Web document revisions:
- - -

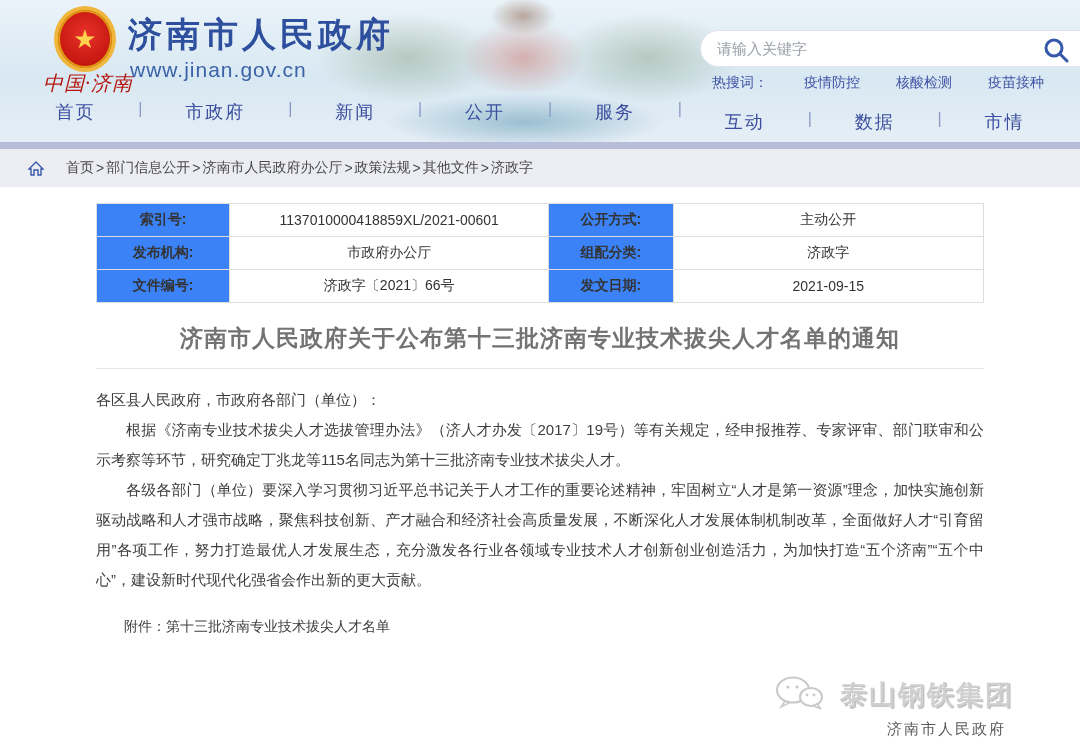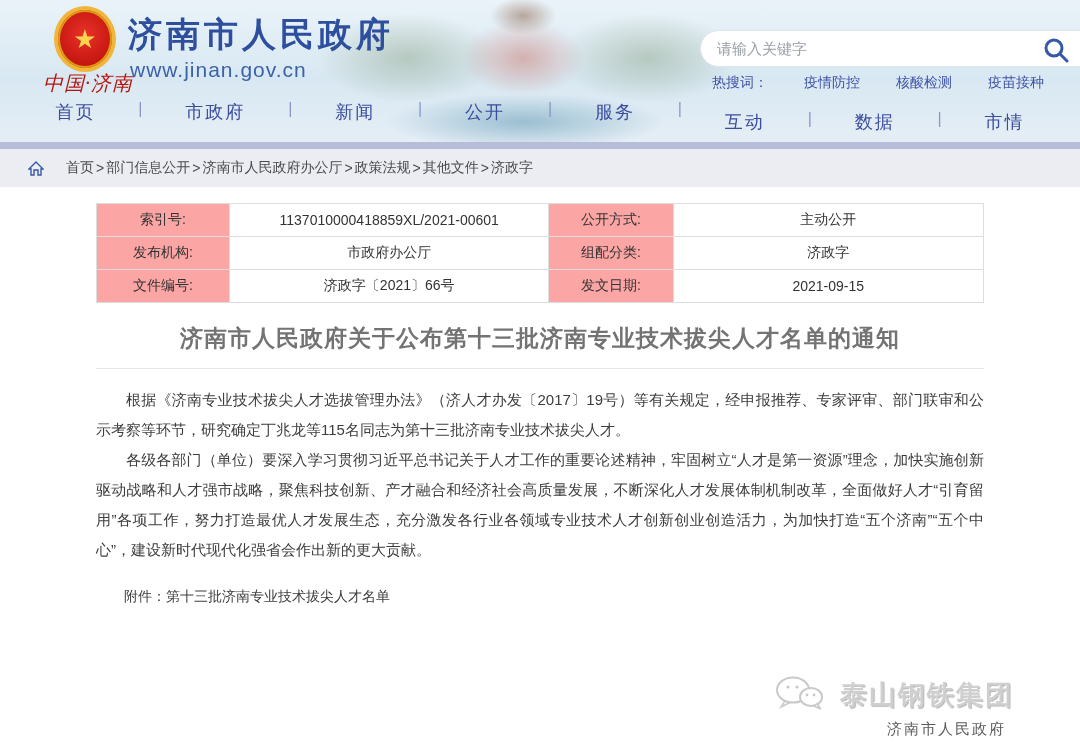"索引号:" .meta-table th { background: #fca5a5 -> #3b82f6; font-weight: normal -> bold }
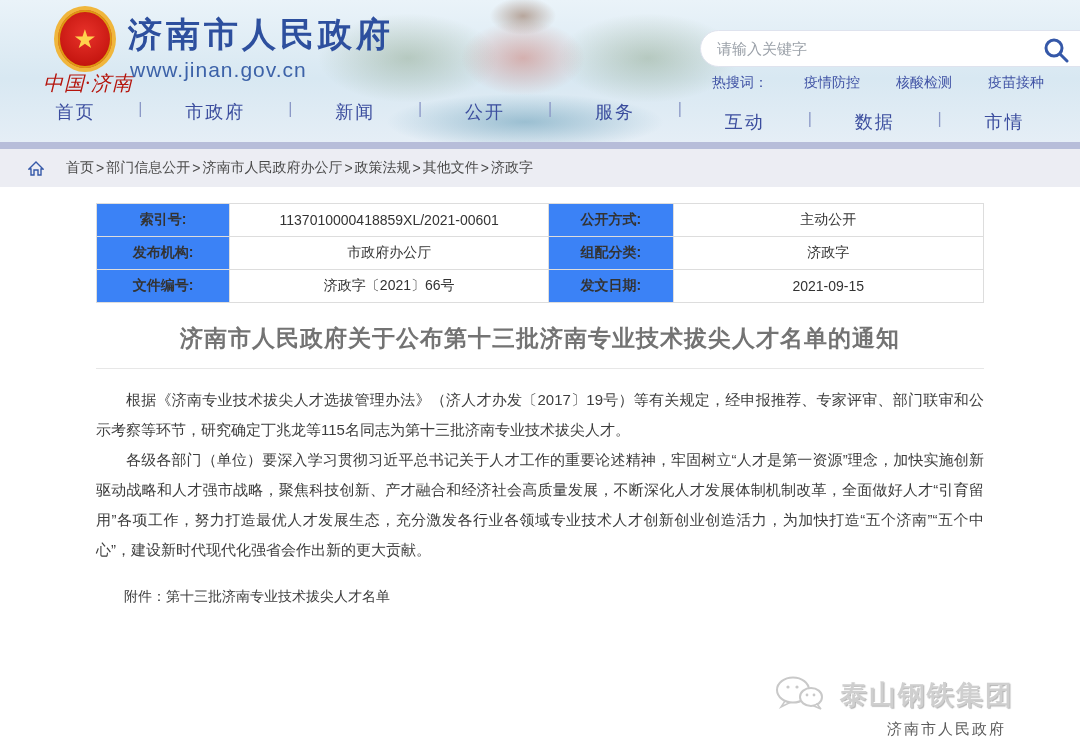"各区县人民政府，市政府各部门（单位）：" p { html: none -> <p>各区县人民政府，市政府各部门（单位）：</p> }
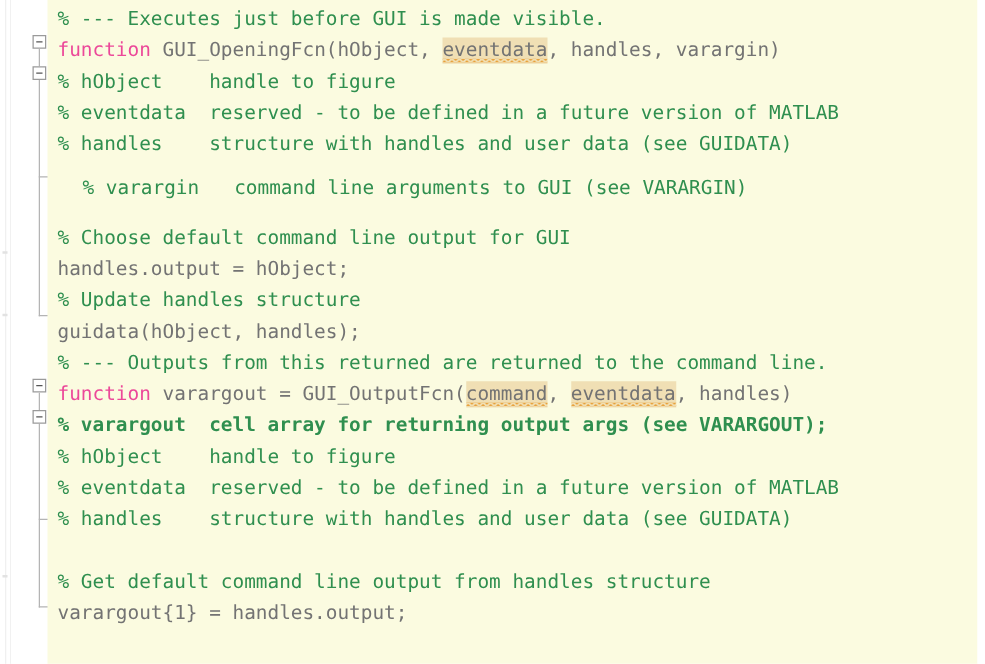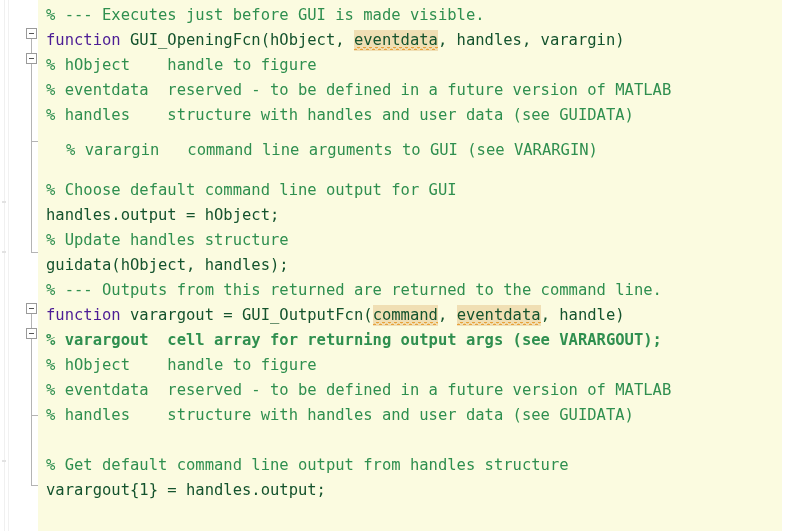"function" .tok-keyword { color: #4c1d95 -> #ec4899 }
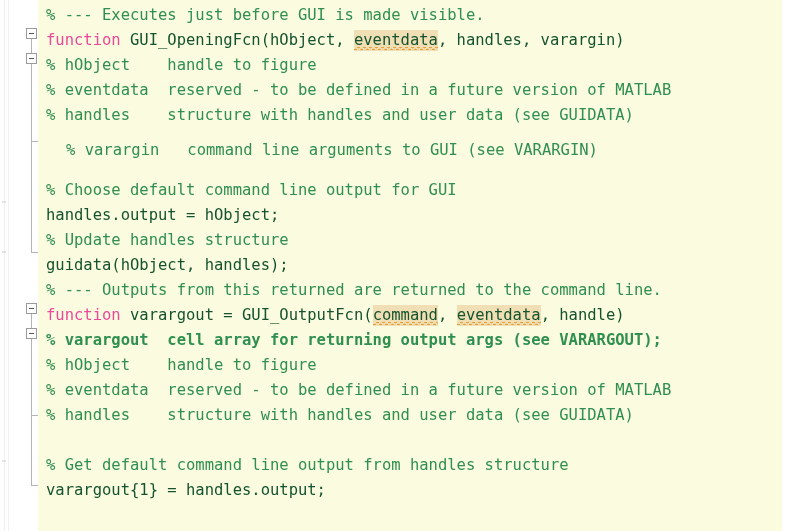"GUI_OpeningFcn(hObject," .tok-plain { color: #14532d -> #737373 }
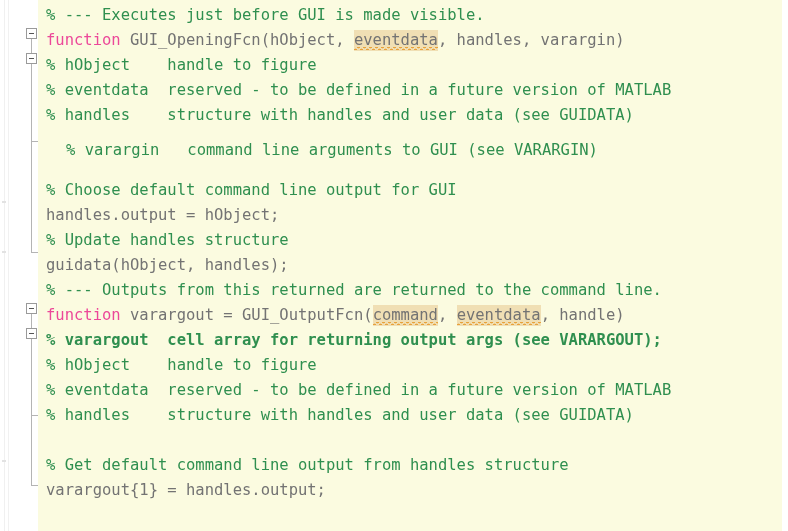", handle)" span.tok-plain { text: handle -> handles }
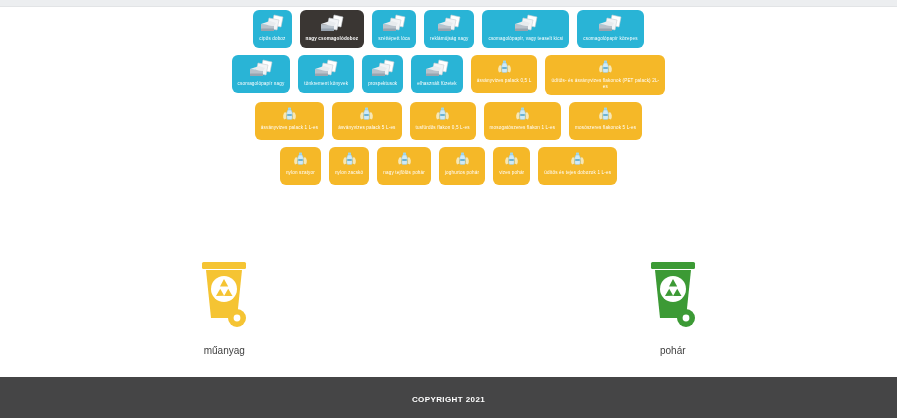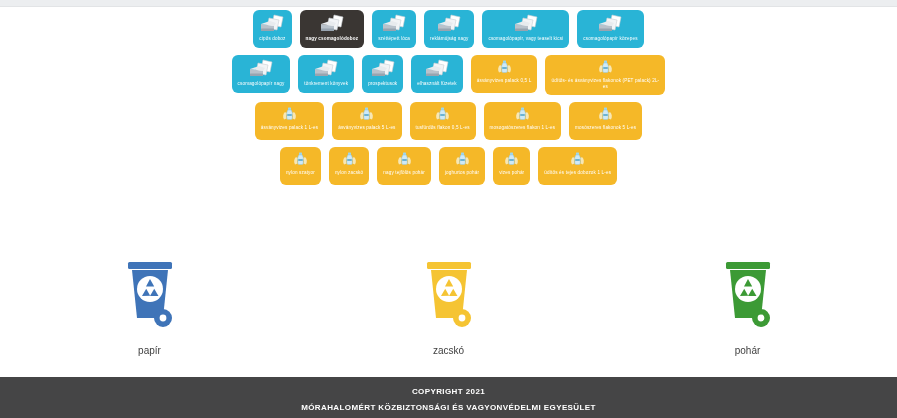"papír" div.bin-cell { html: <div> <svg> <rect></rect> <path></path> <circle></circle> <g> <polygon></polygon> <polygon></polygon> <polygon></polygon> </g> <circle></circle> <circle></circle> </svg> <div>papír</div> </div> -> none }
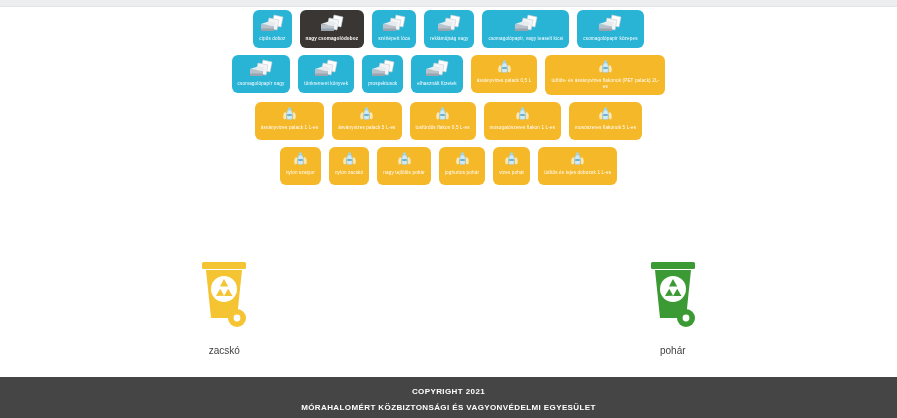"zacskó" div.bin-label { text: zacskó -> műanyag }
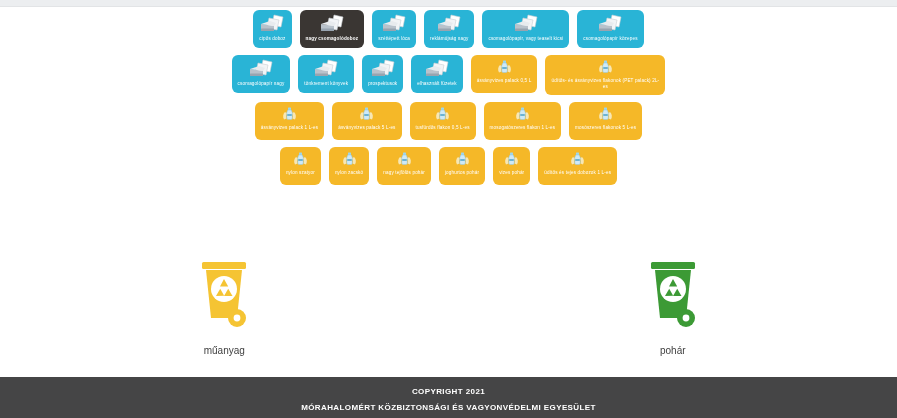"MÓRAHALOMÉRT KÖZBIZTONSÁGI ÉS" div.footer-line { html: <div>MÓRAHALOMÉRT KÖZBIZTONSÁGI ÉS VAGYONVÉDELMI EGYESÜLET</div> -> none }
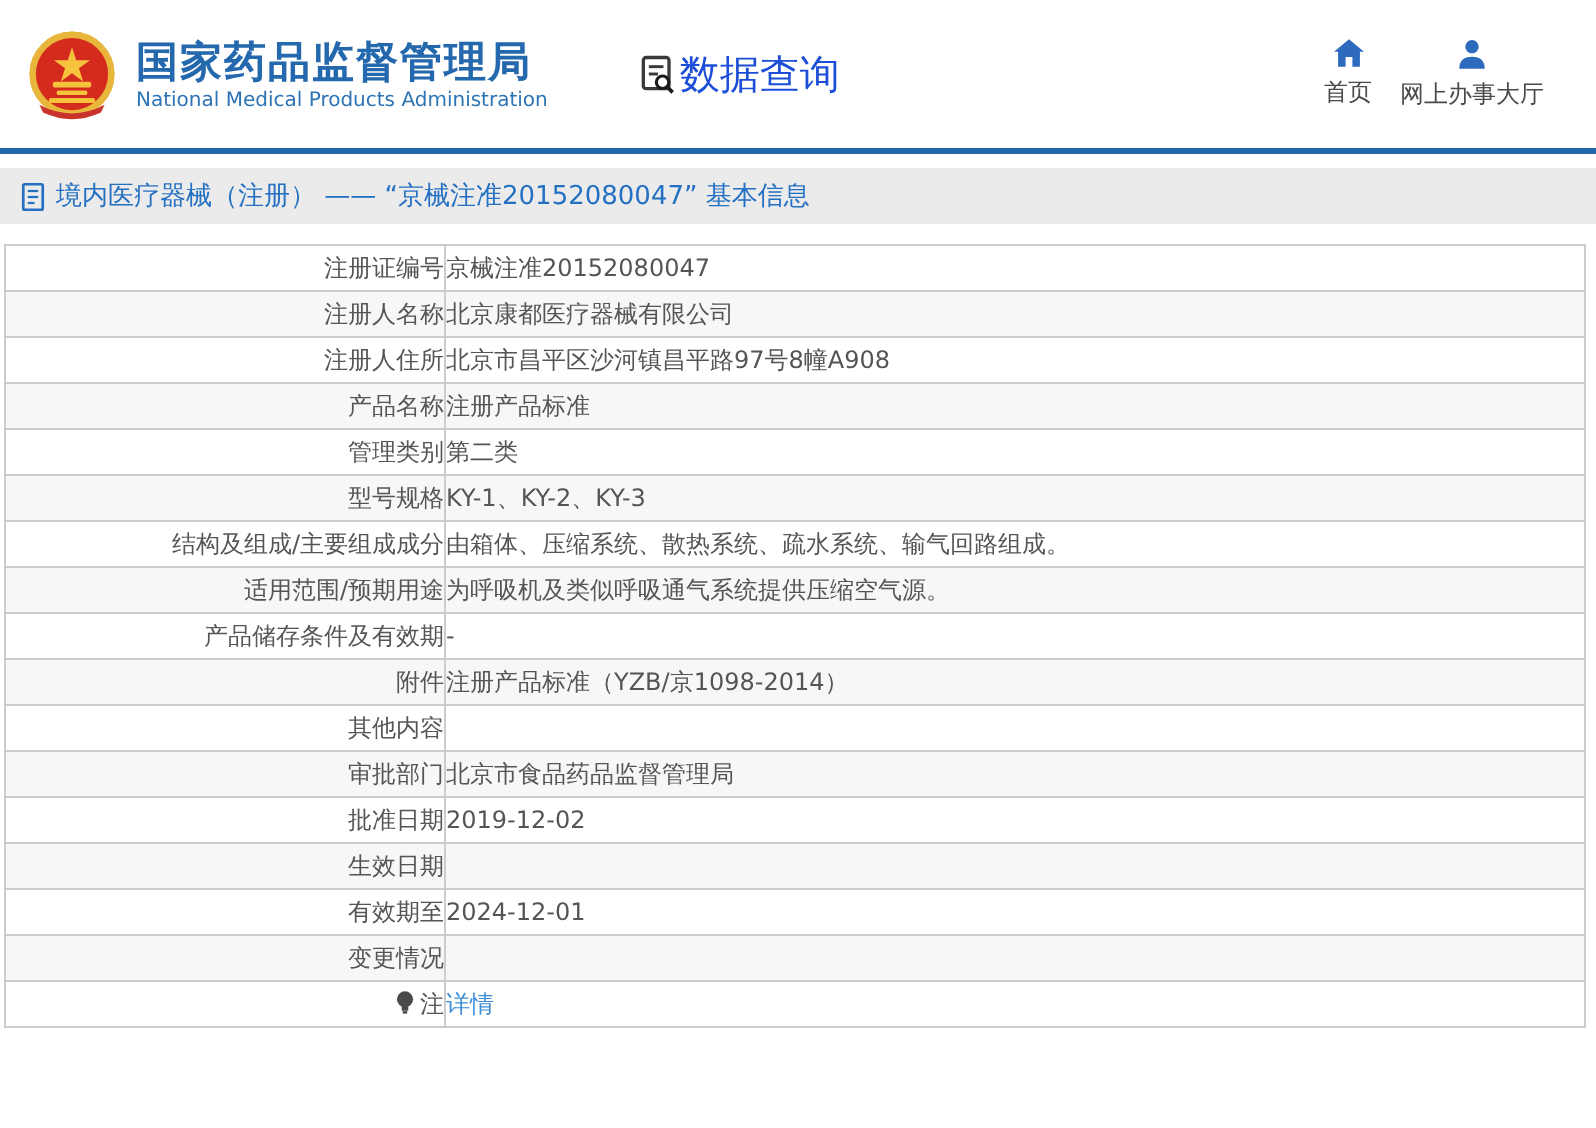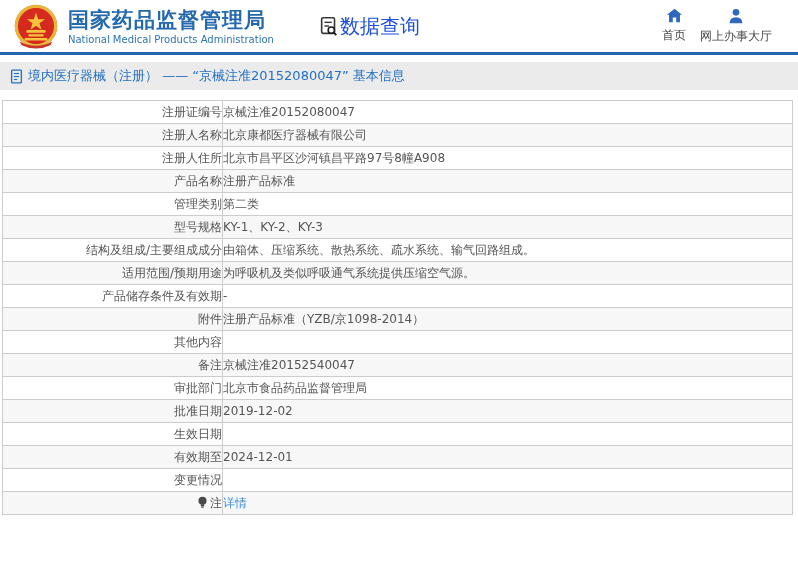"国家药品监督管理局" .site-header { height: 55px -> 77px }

- - -

> Exercise goal
Leave out the images and write out the lines above exactly, from the one with "color: #14532d ->" up to and including the one with "text: zacskó ->".

> Written response
"GUI_OpeningFcn(hObject," .tok-plain { color: #14532d -> #737373 }
", handle)" span.tok-plain { text: handle -> handles }
"papír" div.bin-cell { html: <div> <svg> <rect></rect> <path></path> <circle></circle> <g> <polygon></polygon> <polygon></polygon> <polygon></polygon> </g> <circle></circle> <circle></circle> </svg> <div>papír</div> </div> -> none }
"zacskó" div.bin-label { text: zacskó -> műanyag }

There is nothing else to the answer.